Requirement:
Within the entries below, find each line containing the word "three" and copy it.

Data records:
>>

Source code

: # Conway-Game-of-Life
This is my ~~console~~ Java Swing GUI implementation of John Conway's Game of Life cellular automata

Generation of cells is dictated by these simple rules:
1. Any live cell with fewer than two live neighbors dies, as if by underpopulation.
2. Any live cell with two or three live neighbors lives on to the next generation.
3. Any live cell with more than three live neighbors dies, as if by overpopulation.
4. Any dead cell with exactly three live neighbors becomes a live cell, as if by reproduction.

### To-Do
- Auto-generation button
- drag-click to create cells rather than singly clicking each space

<<
>>

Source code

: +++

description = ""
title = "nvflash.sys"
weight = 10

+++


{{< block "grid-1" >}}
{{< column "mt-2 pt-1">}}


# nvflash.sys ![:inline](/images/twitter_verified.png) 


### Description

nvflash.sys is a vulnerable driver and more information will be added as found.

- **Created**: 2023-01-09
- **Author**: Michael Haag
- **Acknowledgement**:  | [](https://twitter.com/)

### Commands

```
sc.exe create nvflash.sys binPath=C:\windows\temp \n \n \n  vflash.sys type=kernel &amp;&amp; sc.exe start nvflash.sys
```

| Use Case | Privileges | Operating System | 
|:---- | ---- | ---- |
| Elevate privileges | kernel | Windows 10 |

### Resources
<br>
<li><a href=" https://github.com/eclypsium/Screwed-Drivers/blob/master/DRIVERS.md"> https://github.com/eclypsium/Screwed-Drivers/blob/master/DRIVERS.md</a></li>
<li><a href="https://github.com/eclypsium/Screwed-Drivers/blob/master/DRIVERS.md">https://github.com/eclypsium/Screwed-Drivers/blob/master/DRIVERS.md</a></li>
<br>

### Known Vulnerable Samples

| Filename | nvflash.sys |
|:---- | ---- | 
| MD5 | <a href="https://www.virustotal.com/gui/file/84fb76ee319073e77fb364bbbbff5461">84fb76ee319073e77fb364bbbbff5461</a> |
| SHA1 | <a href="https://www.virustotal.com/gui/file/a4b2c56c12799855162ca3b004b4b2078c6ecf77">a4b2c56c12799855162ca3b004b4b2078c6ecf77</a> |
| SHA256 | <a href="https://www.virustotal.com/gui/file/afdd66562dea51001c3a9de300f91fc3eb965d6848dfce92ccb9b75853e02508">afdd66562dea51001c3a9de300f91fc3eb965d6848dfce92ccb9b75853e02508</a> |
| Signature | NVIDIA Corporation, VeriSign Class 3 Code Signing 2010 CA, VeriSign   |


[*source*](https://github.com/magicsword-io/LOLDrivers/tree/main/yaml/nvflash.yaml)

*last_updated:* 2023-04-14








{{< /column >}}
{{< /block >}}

<<

Exercise solution:
2. Any live cell with two or three live neighbors lives on to the next generation.
3. Any live cell with more than three live neighbors dies, as if by overpopulation.
4. Any dead cell with exactly three live neighbors becomes a live cell, as if by reproduction.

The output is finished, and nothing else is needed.